Meekal leaned over me. ‘You will, of course, reproduce the Greek fire for us,’ he said. ‘You will help ensure that our next attack on the Empire will be victorious – that we can counter their fire with our fire, and that our great numerical advantage will count in full.’
I put the cup down and looked about for my teeth. One of the springs was coming loose, and now was as good a time as any for fiddling with it.
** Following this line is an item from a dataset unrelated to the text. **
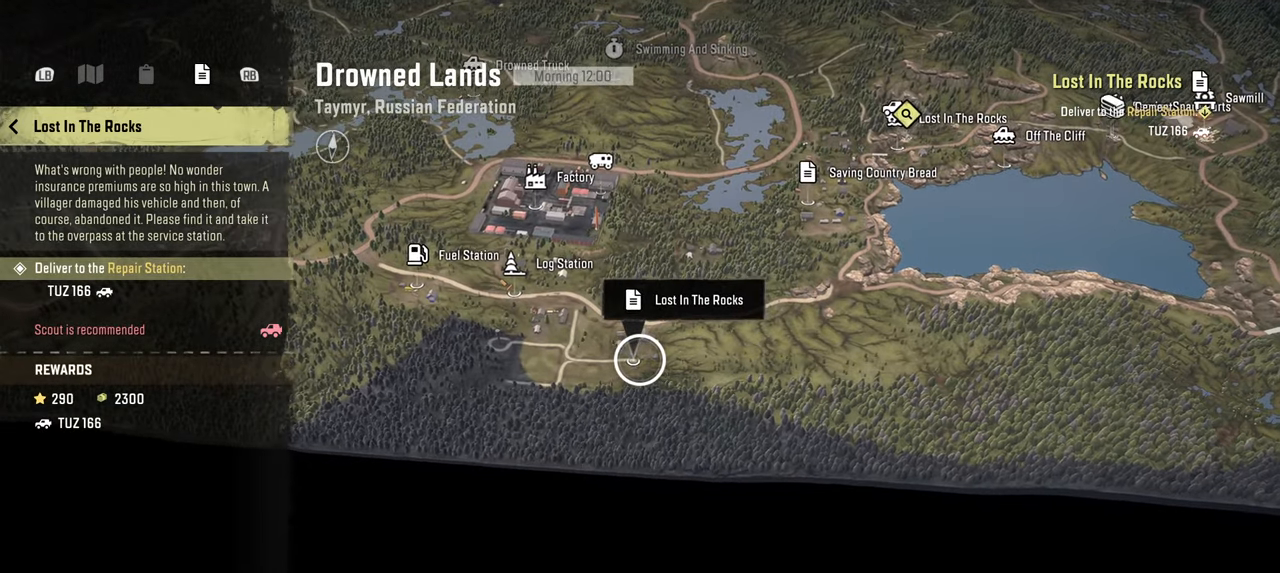
{"buttons": [], "left_stick": "up-right", "right_stick": "down", "events": [[117, "left_stick", "right"], [134, "right_stick", "center"], [234, "left_stick", "up-right"], [250, "right_stick", "down"]]}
‘I’d have thought, my dear boy,’ I replied without looking up, ‘that, with all the resources of the Caliph at your disposal, preparing a very simple compound would all be in a morning’s work.’ I waited until I knew there’d be no response. ‘Well, well,’ I gently mocked, ‘the new masters of the world – and still they can’t think for themselves. Even with Syrians and Egyptians in the harem, the Saracens still can’t match the science of the West.’
‘We have been trying ever since it was first used against us to reproduce your compound,’ Meekal said. ‘Every attempt has been a failure. Our most hopeful effort, some while ago, resulted in the death of five hundred irreplaceable craftsmen. It’s only because of God’s most infinite mercy that we didn’t lose the whole programme.’ He put a hand on the bedclothes over my knees. ‘Grandfather,’ he asked earnestly, ‘Great and Mighty Alaric, we need your help. Will you help us?’
‘And what reason can you give me,’ I asked, ‘for doing as you ask?’ I moved my knees from under his hand.
‘I could remind you that you are an honoured guest of the Caliph,’ came the reply.
‘And I could remind you that I was abducted by agents of the Caliph,’ I said.
‘That doesn’t count,’ said Meekal. ‘You escaped and then came here of your own free will.’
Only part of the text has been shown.